● **Challenge**:
Duplicate the part of the mountain biking eyewear article that begins at the words "Let’s take a" and stops after the words "Lightweight and comfortable.", word for word.

● **Provided passage**:
-----

Goggles vs Glasses for Mountain Biking?

What are we best to wear to protect our eyes while mountain biking? Sunglasses or goggles?

Across my many many years of mountain biking since 2004 I’ve worn many different pairs of sunglasses (and clear lens glasses), and goggles, while mountain biking, so I thought it was time I weighed in on the topic.

I’ve also ridden without any protective eyewear a bunch, even while downhill mountain biking – though I don’t do this anymore, since I got hit in the eye by a hanging branch while speeding down the trail in low light.

For the most part these days I trail ride with sunglasses. When I ride bike park or downhill with my full face helmet, I use my 100% goggles, with clear lenses.

Very rarely do I ride anymore without either form of eye protection – aside from UV damage of the eyes (which I really don’t want), it’s just to easy to get hit in the eyes with branches, mud, gravel, dust and other debris kicked up on the trail – especially when riding in a group, or closely following another mountain biker down the trail.

I’d definitely recommend having both sunglasses and goggles for mountain biking if you ride a mix of chill trails and more gnarly high speed downhill trails. It’s really great to have the choice to pick and choose what suits each ride best!

Let’s take a look at the pros and cons of mountain biking with each type of eyewear…

Mountain biking with Sunglasses

Sunglasses I wear while mountain biking, made by Goodr


  • Everyone has at least one pair of sunglasses.
  • Virtually all sunglasses are confirmed to block UV from your sensitive eyes.
  • Socially acceptable to wear in almost all situations on and off the bike 😀
  • Can get pairs that can swap out lenses from dark to clear etc, to suit lighting.
  • Decent eye protection, depending on sunglasses frame style, from UV, insects, branches etc.
  • Lightweight and comfortable.


  • Not much in the way of face protection when riding gnarly trails, or coming into contact with lots of low hanging branches.
  • May not fit well with a full face helmet.
  • Not socially acceptable amongst mountain bikers to wear sunglasses with a full face helmet 😀
  • May have issues with fogging due to lack of airflow on wraparound designs.
  • Not all sunglass designs fit comfortably with helmets.
  • Not ideal for wet conditions, when getting splashed with water and mud.

Some more notes on mountain biking sunglasses:

The pair of sunglasses I used for riding previously were these Smith ones with interchangeable lenses. As you can see they saw a LOT of use, and the mirrored/dark lenses got horribly scratched up in the end.

Mountain biking sunglasses with 3 sets of interchangeable lenses

But while I used them, they were great for many years. I could easily swap between dark/mirrored, rose tinted, or clear lenses – depending on the light level where I was riding. Very handy.

-----

● **Entries provided**:
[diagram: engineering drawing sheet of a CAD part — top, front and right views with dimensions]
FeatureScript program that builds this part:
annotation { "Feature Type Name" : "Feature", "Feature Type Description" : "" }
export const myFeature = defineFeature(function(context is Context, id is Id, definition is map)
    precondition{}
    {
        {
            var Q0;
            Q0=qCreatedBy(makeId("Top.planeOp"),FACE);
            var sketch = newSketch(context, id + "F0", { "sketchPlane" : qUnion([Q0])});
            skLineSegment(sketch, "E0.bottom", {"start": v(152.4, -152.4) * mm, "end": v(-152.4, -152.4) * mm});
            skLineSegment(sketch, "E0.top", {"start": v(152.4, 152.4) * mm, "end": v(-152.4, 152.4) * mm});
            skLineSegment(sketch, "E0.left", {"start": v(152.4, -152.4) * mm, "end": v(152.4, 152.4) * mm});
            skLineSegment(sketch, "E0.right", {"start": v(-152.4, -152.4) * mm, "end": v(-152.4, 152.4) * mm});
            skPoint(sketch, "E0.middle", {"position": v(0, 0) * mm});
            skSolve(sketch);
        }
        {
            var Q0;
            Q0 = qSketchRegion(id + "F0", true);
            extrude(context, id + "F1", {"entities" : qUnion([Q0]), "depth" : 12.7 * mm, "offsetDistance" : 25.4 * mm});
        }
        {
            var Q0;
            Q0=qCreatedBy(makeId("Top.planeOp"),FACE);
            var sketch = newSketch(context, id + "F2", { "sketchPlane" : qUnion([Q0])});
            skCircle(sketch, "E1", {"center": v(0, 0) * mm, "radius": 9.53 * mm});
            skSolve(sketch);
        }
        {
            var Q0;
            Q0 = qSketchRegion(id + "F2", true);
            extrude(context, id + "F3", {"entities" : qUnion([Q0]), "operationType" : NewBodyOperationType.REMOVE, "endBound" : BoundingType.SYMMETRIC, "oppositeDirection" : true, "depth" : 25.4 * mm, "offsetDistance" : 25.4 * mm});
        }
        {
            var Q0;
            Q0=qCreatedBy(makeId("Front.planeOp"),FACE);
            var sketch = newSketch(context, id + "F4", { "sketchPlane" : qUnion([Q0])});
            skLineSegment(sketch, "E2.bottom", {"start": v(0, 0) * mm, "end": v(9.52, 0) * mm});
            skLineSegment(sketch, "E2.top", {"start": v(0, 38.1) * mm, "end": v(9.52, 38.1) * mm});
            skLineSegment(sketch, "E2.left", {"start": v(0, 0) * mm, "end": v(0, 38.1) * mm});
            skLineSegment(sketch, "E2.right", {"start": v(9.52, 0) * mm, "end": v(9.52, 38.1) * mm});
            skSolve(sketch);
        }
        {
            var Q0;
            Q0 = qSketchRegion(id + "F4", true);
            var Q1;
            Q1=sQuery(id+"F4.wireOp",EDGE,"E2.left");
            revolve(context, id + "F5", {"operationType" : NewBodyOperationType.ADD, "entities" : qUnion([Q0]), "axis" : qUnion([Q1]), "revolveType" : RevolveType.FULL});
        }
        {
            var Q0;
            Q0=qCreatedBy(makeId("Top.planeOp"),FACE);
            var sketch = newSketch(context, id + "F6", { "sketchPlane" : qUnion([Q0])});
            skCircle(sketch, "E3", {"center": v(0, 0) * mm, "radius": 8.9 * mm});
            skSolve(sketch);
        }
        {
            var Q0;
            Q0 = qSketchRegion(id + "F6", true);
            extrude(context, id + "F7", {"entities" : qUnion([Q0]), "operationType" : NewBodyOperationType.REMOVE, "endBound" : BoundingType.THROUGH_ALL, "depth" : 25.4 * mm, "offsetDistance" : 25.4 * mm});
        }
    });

-----

● **Output of the exercise**:
Let’s take a look at the pros and cons of mountain biking with each type of eyewear…

Mountain biking with Sunglasses

Sunglasses I wear while mountain biking, made by Goodr


  • Everyone has at least one pair of sunglasses.
  • Virtually all sunglasses are confirmed to block UV from your sensitive eyes.
  • Socially acceptable to wear in almost all situations on and off the bike 😀
  • Can get pairs that can swap out lenses from dark to clear etc, to suit lighting.
  • Decent eye protection, depending on sunglasses frame style, from UV, insects, branches etc.
  • Lightweight and comfortable.